Eventually, the boy, Foxtrot Darling (Dylan Llewellyn), arrives, wide-eyed and gormlessly smiling but eager to please. He has styled his hair in a quiff just for Cougar, which pleases him no end. But plans go awry as he has brought his pregnant girlfriend with him, Sherbert Gravel (Nancy Sullivan). As she sets about undermining them all, taunting Cougar with his mortality, things inevitably take a turn for the worse, but not before Foxtrot has succumbed to Cougar's charms.

There are strong performances from all the cast (as Cougar, Blake is brilliantly manipulative throughout) but Sullivan excels as the East London wise girl: she is irritating but lovable and, saying "babe" in every sentence, she counters the ominous reality with unrelenting hilarity.  

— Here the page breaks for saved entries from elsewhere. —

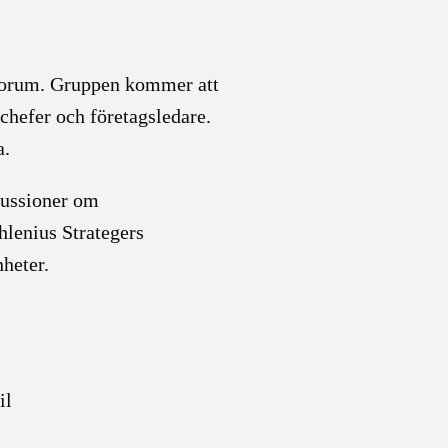
arforum. Gruppen kommer att
 chefer och företagsledare.
a.
kussioner om
hlenius Strategers
nheter.
il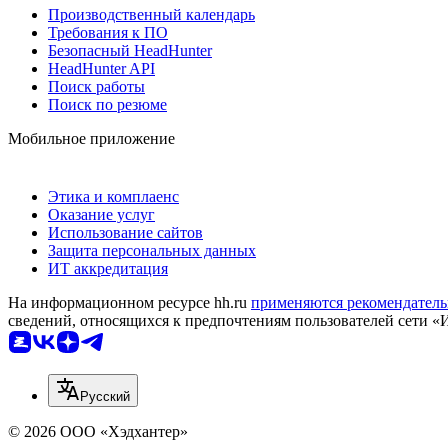
Производственный календарь
Требования к ПО
Безопасный HeadHunter
HeadHunter API
Поиск работы
Поиск по резюме
Мобильное приложение
Этика и комплаенс
Оказание услуг
Использование сайтов
Защита персональных данных
ИТ аккредитация
На информационном ресурсе hh.ru
применяются рекомендатель
сведений, относящихся к предпочтениям пользователей сети «
Русский
© 2026 ООО «Хэдхантер»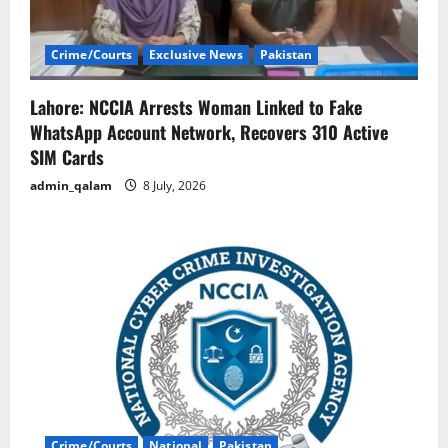
Crime/Courts
Exclusive News
Pakistan
Lahore: NCCIA Arrests Woman Linked to Fake
WhatsApp Account Network, Recovers 310 Active
SIM Cards
admin_qalam
8 July, 2026
Crime/Courts
National
Pakistan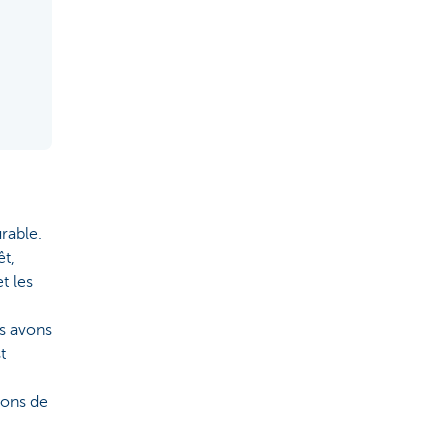
rable.
êt,
t les
us avons
t
lons de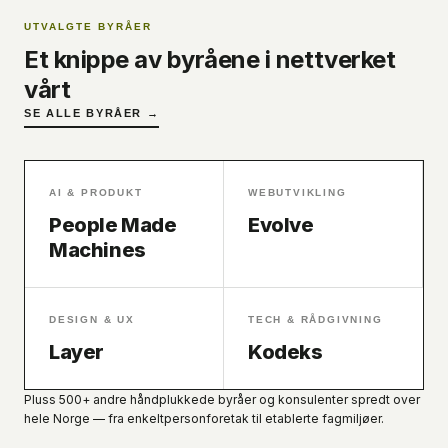
UTVALGTE BYRÅER
Et knippe av byråene i nettverket
vårt
SE ALLE BYRÅER →
AI & PRODUKT
WEBUTVIKLING
People Made
Evolve
Machines
DESIGN & UX
TECH & RÅDGIVNING
Layer
Kodeks
Pluss 500+ andre håndplukkede byråer og konsulenter spredt over
hele Norge — fra enkeltpersonforetak til etablerte fagmiljøer.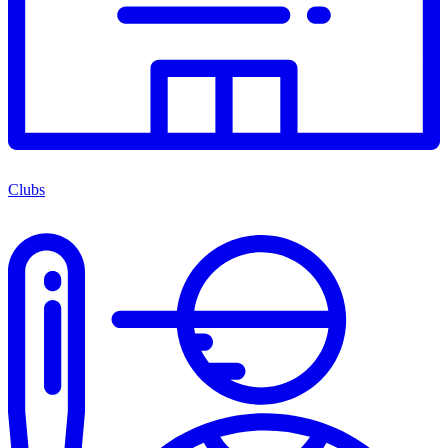
Clubs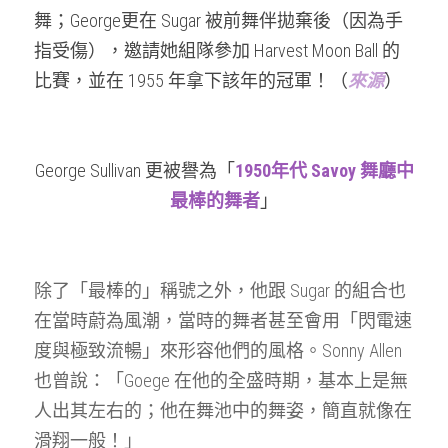
舞；George更在 Sugar 被前舞伴拋棄後（因為手
指受傷），邀請她組隊參加 Harvest Moon Ball 的
比賽，並在 1955 年拿下該年的冠軍！（
來源
）
George Sullivan 更被譽為「
1950年代 Savoy 舞廳中
最棒的舞者
」
除了「最棒的」稱號之外，他跟 Sugar 的組合也
在當時蔚為風潮，當時的舞者甚至會用「閃電速
度與極致流暢」來形容他們的風格。Sonny Allen 
也曾說：「Goege 在他的全盛時期，基本上是無
人出其左右的；他在舞池中的舞姿，簡直就像在
滑翔一般！」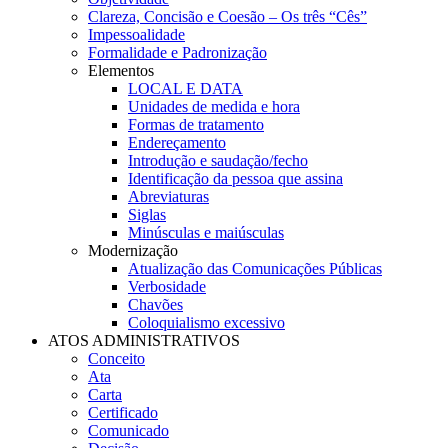
Clareza, Concisão e Coesão – Os três “Cês”
Impessoalidade
Formalidade e Padronização
Elementos
LOCAL E DATA
Unidades de medida e hora
Formas de tratamento
Endereçamento
Introdução e saudação/fecho
Identificação da pessoa que assina
Abreviaturas
Siglas
Minúsculas e maiúsculas
Modernização
Atualização das Comunicações Públicas
Verbosidade
Chavões
Coloquialismo excessivo
ATOS ADMINISTRATIVOS
Conceito
Ata
Carta
Certificado
Comunicado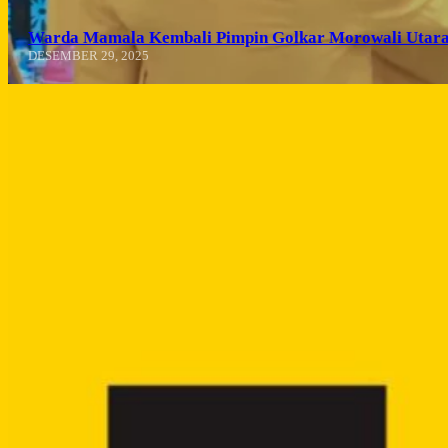
Warda Mamala Kembali Pimpin Golkar Morowali Utara
DESEMBER 29, 2025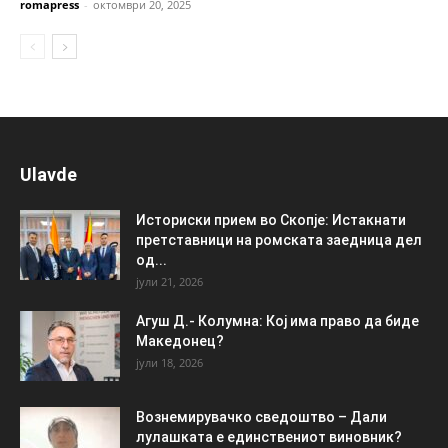
romapress
-
октомври 20, 2025
Ulavde
Историски прием во Скопје: Истакнати
претставници на ромската заедница дел
од...
јули 21, 2026
Агуш Д.- Колумна: Кој има право да биде
Македонец?
јули 18, 2026
Вознемирувачко сведоштво – Дали
лулашката е единствениот виновник?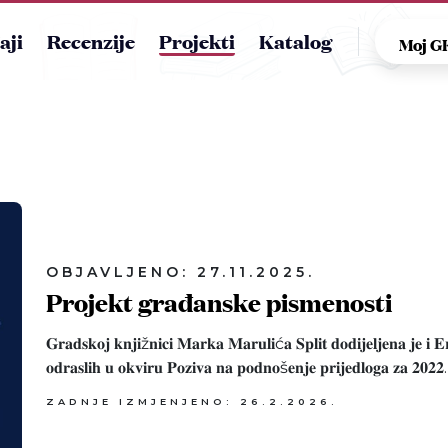
aji
Recenzije
Projekti
Katalog
Moj 
OBJAVLJENO: 27.11.2025.
Projekt građanske pismenosti
𝐆𝐫𝐚𝐝𝐬𝐤𝐨𝐣 𝐤𝐧𝐣𝐢ž𝐧𝐢𝐜𝐢 𝐌𝐚𝐫𝐤𝐚 𝐌𝐚𝐫𝐮𝐥𝐢ć𝐚 𝐒𝐩𝐥𝐢𝐭 𝐝𝐨𝐝𝐢𝐣𝐞𝐥𝐣𝐞𝐧𝐚 𝐣𝐞 𝐢 
𝐨𝐝𝐫𝐚𝐬𝐥𝐢𝐡 𝐮 𝐨𝐤𝐯𝐢𝐫𝐮 𝐏𝐨𝐳𝐢𝐯𝐚 𝐧𝐚 𝐩𝐨𝐝𝐧𝐨š𝐞𝐧𝐣𝐞 𝐩𝐫𝐢𝐣𝐞𝐝𝐥𝐨𝐠𝐚 𝐳𝐚 𝟐
ZADNJE IZMJENJENO: 26.2.2026.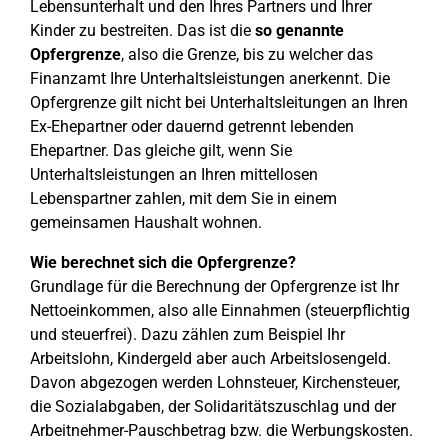
Lebensunterhalt und den Ihres Partners und Ihrer
Kinder zu bestreiten. Das ist die
so genannte
Opfergrenze
, also die Grenze, bis zu welcher das
Finanzamt Ihre Unterhaltsleistungen anerkennt. Die
Opfergrenze gilt nicht bei Unterhaltsleitungen an Ihren
Ex-Ehepartner oder dauernd getrennt lebenden
Ehepartner. Das gleiche gilt, wenn Sie
Unterhaltsleistungen an Ihren mittellosen
Lebenspartner zahlen, mit dem Sie in einem
gemeinsamen Haushalt wohnen.
Wie berechnet sich die Opfergrenze?
Grundlage für die Berechnung der Opfergrenze ist Ihr
Nettoeinkommen, also alle Einnahmen (steuerpflichtig
und steuerfrei). Dazu zählen zum Beispiel Ihr
Arbeitslohn, Kindergeld aber auch Arbeitslosengeld.
Davon abgezogen werden Lohnsteuer, Kirchensteuer,
die Sozialabgaben, der Solidaritätszuschlag und der
Arbeitnehmer-Pauschbetrag bzw. die Werbungskosten.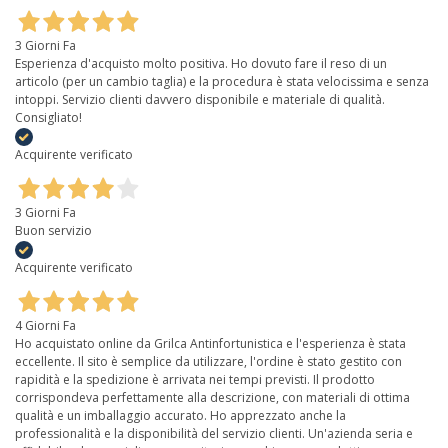
3 Giorni Fa
Esperienza d'acquisto molto positiva. Ho dovuto fare il reso di un
articolo (per un cambio taglia) e la procedura è stata velocissima e senza
intoppi. Servizio clienti davvero disponibile e materiale di qualità.
Consigliato!
Acquirente verificato
3 Giorni Fa
Buon servizio
Acquirente verificato
4 Giorni Fa
Ho acquistato online da Grilca Antinfortunistica e l'esperienza è stata
eccellente. Il sito è semplice da utilizzare, l'ordine è stato gestito con
rapidità e la spedizione è arrivata nei tempi previsti. Il prodotto
corrispondeva perfettamente alla descrizione, con materiali di ottima
qualità e un imballaggio accurato. Ho apprezzato anche la
professionalità e la disponibilità del servizio clienti. Un'azienda seria e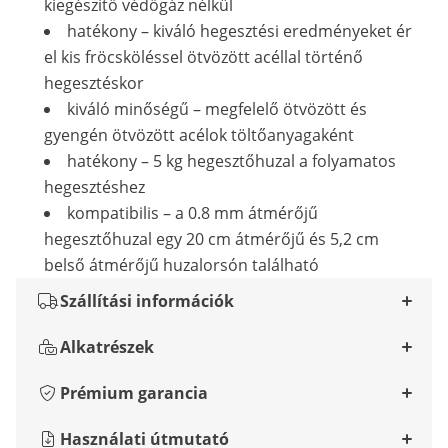
kiegészítő védőgáz nélkül
hatékony – kiváló hegesztési eredményeket ér
el kis fröcsköléssel ötvözött acéllal történő
hegesztéskor
kiváló minőségű – megfelelő ötvözött és
gyengén ötvözött acélok töltőanyagaként
hatékony – 5 kg hegesztőhuzal a folyamatos
hegesztéshez
kompatibilis – a 0.8 mm átmérőjű
hegesztőhuzal egy 20 cm átmérőjű és 5,2 cm
belső átmérőjű huzalorsón található
Szállítási információk
Alkatrészek
Prémium garancia
Használati útmutató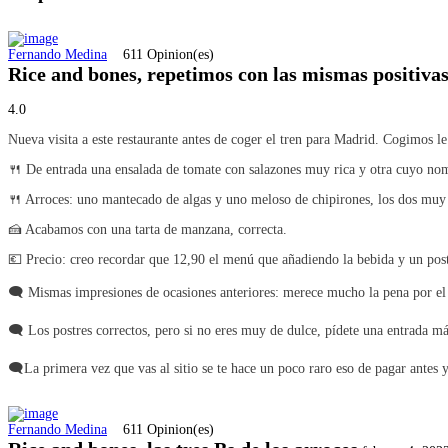
Fernando Medina
611 Opinion(es)
Rice and bones, repetimos con las mismas positivas
4.0
Nueva visita a este restaurante antes de coger el tren para Madrid. Cogimos l
🍴 De entrada una ensalada de tomate con salazones muy rica y otra cuyo n
🍴 Arroces: uno mantecado de algas y uno meloso de chipirones, los dos muy 
🍰 Acabamos con una tarta de manzana, correcta.
💶 Precio: creo recordar que 12,90 el menú que añadiendo la bebida y un pos
🗨 Mismas impresiones de ocasiones anteriores: merece mucho la pena por el p
🗨 Los postres correctos, pero si no eres muy de dulce, pídete una entrada más
🗨La primera vez que vas al sitio se te hace un poco raro eso de pagar antes 
Fernando Medina
611 Opinion(es)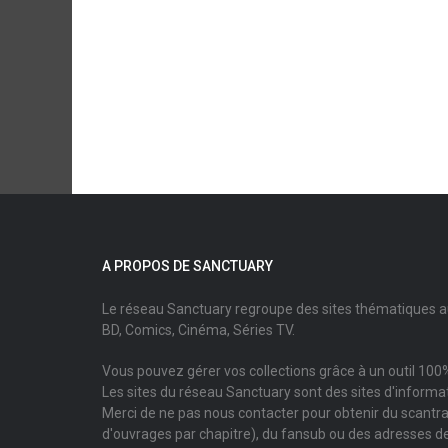
A PROPOS DE SANCTUARY
Le réseau Sanctuary regroupe des sites thématiques 
BD, Comics, Cinéma, Séries TV.
Vous pouvez gérer vos collections grâce à un outil 100%
Les sites du réseau Sanctuary sont des sites d'informati
Merci de ne pas nous contacter pour obtenir du scantr
d'ouvrages par chapitre), du fansub ou des adresses de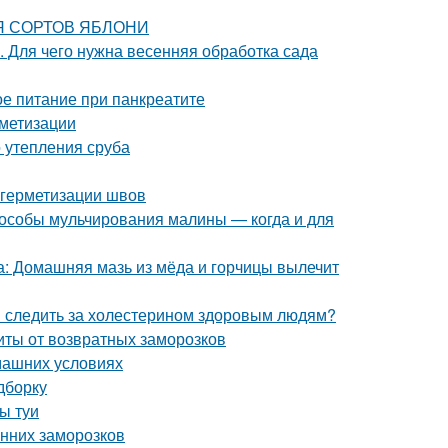
ИЯ СОРТОВ ЯБЛОНИ
. Для чего нужна весенняя обработка сада
е питание при панкреатите
метизации
 утепления сруба
 герметизации швов
особы мульчирования малины — когда и для
са: Домашняя мазь из мёда и горчицы вылечит
и следить за холестерином здоровым людям?
иты от возвратных заморозков
машних условиях
дборку
ы туи
енних заморозков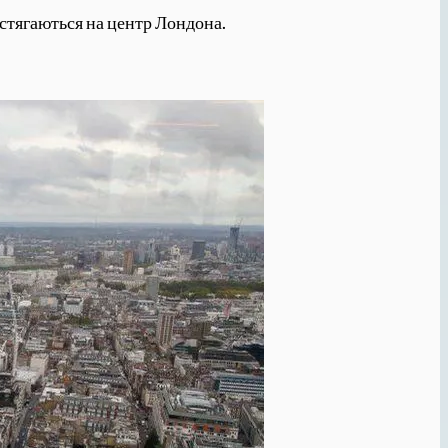
стягаються на центр Лондона.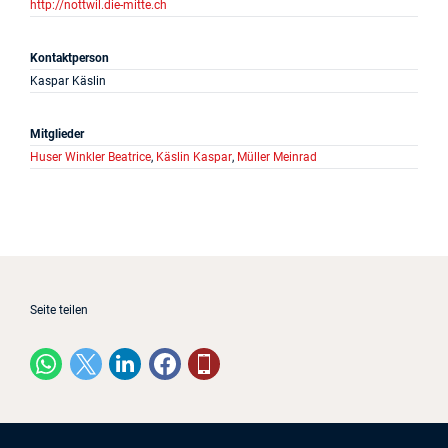
http://nottwil.die-mitte.ch
Kontaktperson
Kaspar Käslin
Mitglieder
Huser Winkler Beatrice
,
Käslin Kaspar
,
Müller Meinrad
Seite teilen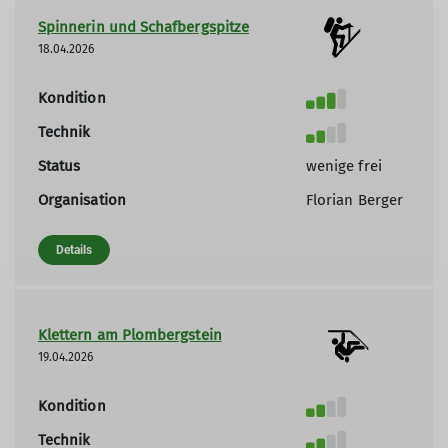
Spinnerin und Schafbergspitze
18.04.2026
Kondition
Technik
Status
wenige frei
Organisation
Florian Berger
Details
Klettern am Plombergstein
19.04.2026
Kondition
Technik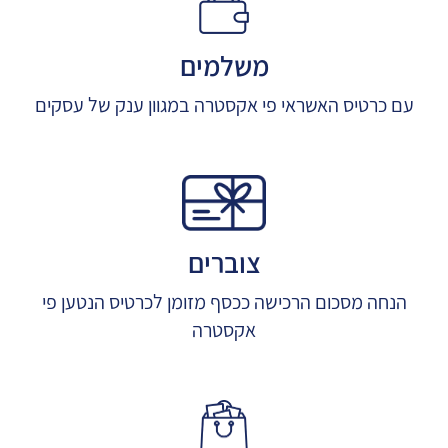
משלמים
עם כרטיס האשראי פי אקסטרה במגוון ענק של עסקים
צוברים
הנחה מסכום הרכישה ככסף מזומן לכרטיס הנטען פי
אקסטרה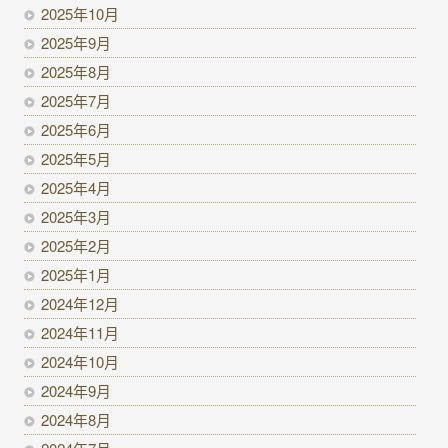
2025年10月
2025年9月
2025年8月
2025年7月
2025年6月
2025年5月
2025年4月
2025年3月
2025年2月
2025年1月
2024年12月
2024年11月
2024年10月
2024年9月
2024年8月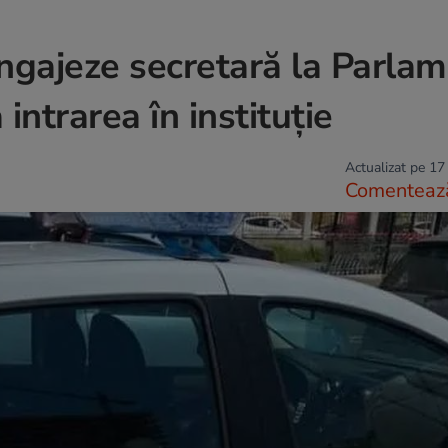
angajeze secretară la Parlam
 intrarea în instituție
Actualizat pe 17
Comenteaz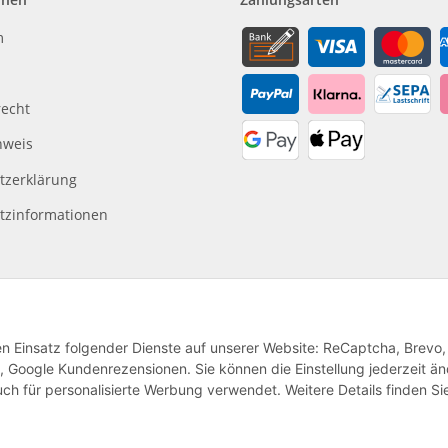
m
recht
nweis
tzerklärung
tzinformationen
den Einsatz folgender Dienste auf unserer Website: ReCaptcha, Brevo,
, Google Kundenrezensionen. Sie können die Einstellung jederzeit ä
ch für personalisierte Werbung verwendet. Weitere Details finden Si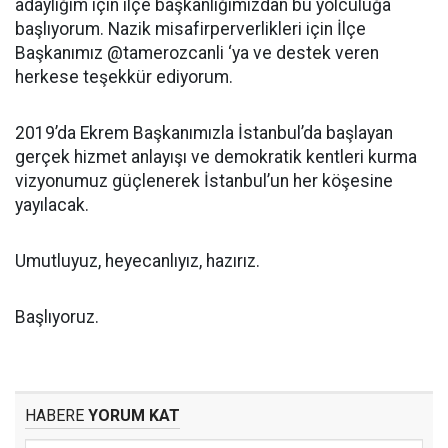
adaylığım için ilçe başkanlığımızdan bu yolculuğa
başlıyorum. Nazik misafirperverlikleri için İlçe
Başkanımız @tamerozcanli ‘ya ve destek veren
herkese teşekkür ediyorum.
2019’da Ekrem Başkanımızla İstanbul’da başlayan
gerçek hizmet anlayışı ve demokratik kentleri kurma
vizyonumuz güçlenerek İstanbul’un her köşesine
yayılacak.
Umutluyuz, heyecanlıyız, hazırız.
Başlıyoruz.
HABERE
YORUM KAT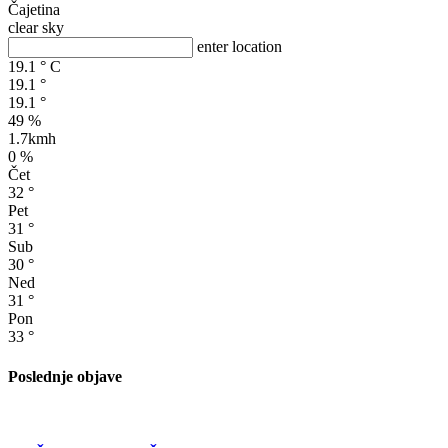
Čajetina
clear sky
enter location
19.1
°
C
19.1
°
19.1
°
49 %
1.7kmh
0 %
Čet
32
°
Pet
31
°
Sub
30
°
Ned
31
°
Pon
33
°
Poslednje objave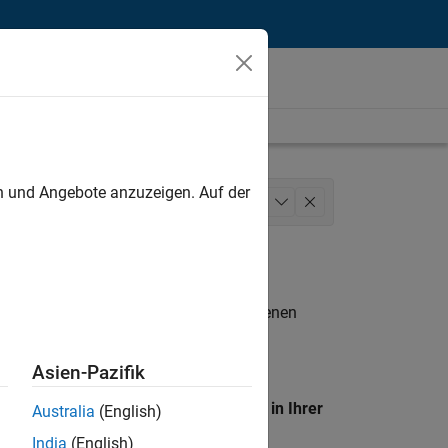
unt
en und Angebote anzuzeigen. Auf der
de Sales
Business Model Team
+
1
n entsprechen.
eigen
. Wenn Sie noch immer keine offenen
 Mitglied unseres
Talent-Netzwerks
, um
Asien-Pazifik
en Standort, um alle Stellenangebote in Ihrer
Australia
(English)
India
(English)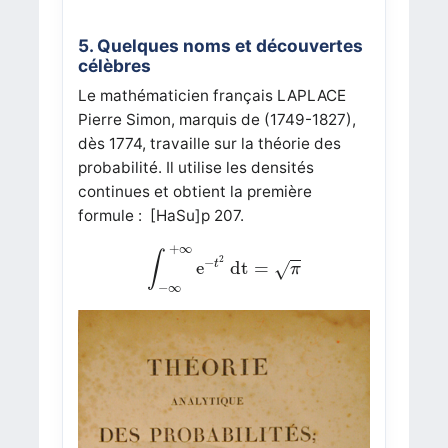
5. Quelques noms et découvertes
célèbres
Le mathématicien français LAPLACE
Pierre Simon, marquis de (1749-1827),
dès 1774, travaille sur la théorie des
probabilité. Il utilise les densités
continues et obtient la première
formule :
[HaSu]
p 207.
∫
−
∞
+
∞
e
−
t
2
dt
=
π
+
∞
∫
2
−
t
e
dt
=
√
π
−
∞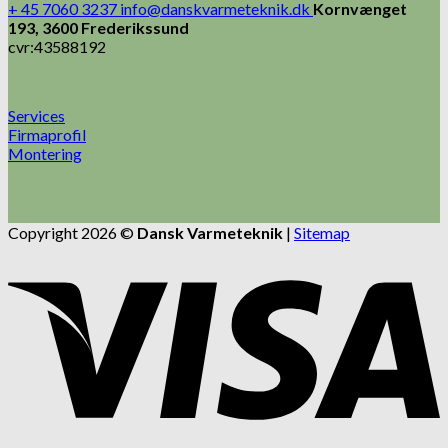
+ 45 7060 3237
info@danskvarmeteknik.dk
Kornvænget
193, 3600 Frederikssund
cvr:43588192
Services
Firmaprofil
Montering
Copyright 2026 ©
Dansk Varmeteknik
|
Sitemap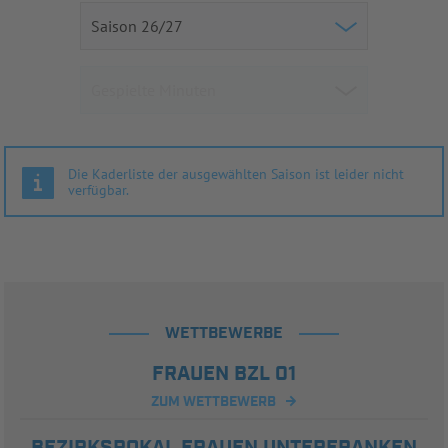
Die Kaderliste der ausgewählten Saison ist leider nicht
verfügbar.
WETTBEWERBE
FRAUEN BZL 01
ZUM WETTBEWERB
BEZIRKSPOKAL FRAUEN UNTERFRANKEN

Tom O'Brien's direction is tight. Act One is essentially a two-hander and there is a tendency for the momentum to lag as the main foreboding theme is introduced. Act Two, however, is dynamic – with the party in full swing before the explosive ending – and black humour carries the piece along. Ridley's trademark quirkiness (which in this piece often crosses over into the shocking), makes The Fastest Clock in the Universe well worth catching. 

The Fastest Clock in the Universe, at Old Red Lion Theatre

This 21st anniversary production of Philip Ridley's contemporary classic is a harsh lesson to the vain and deluded. Shockingly funny, but certainly not for the faint-hearted. At the Old Red Lion Theatre.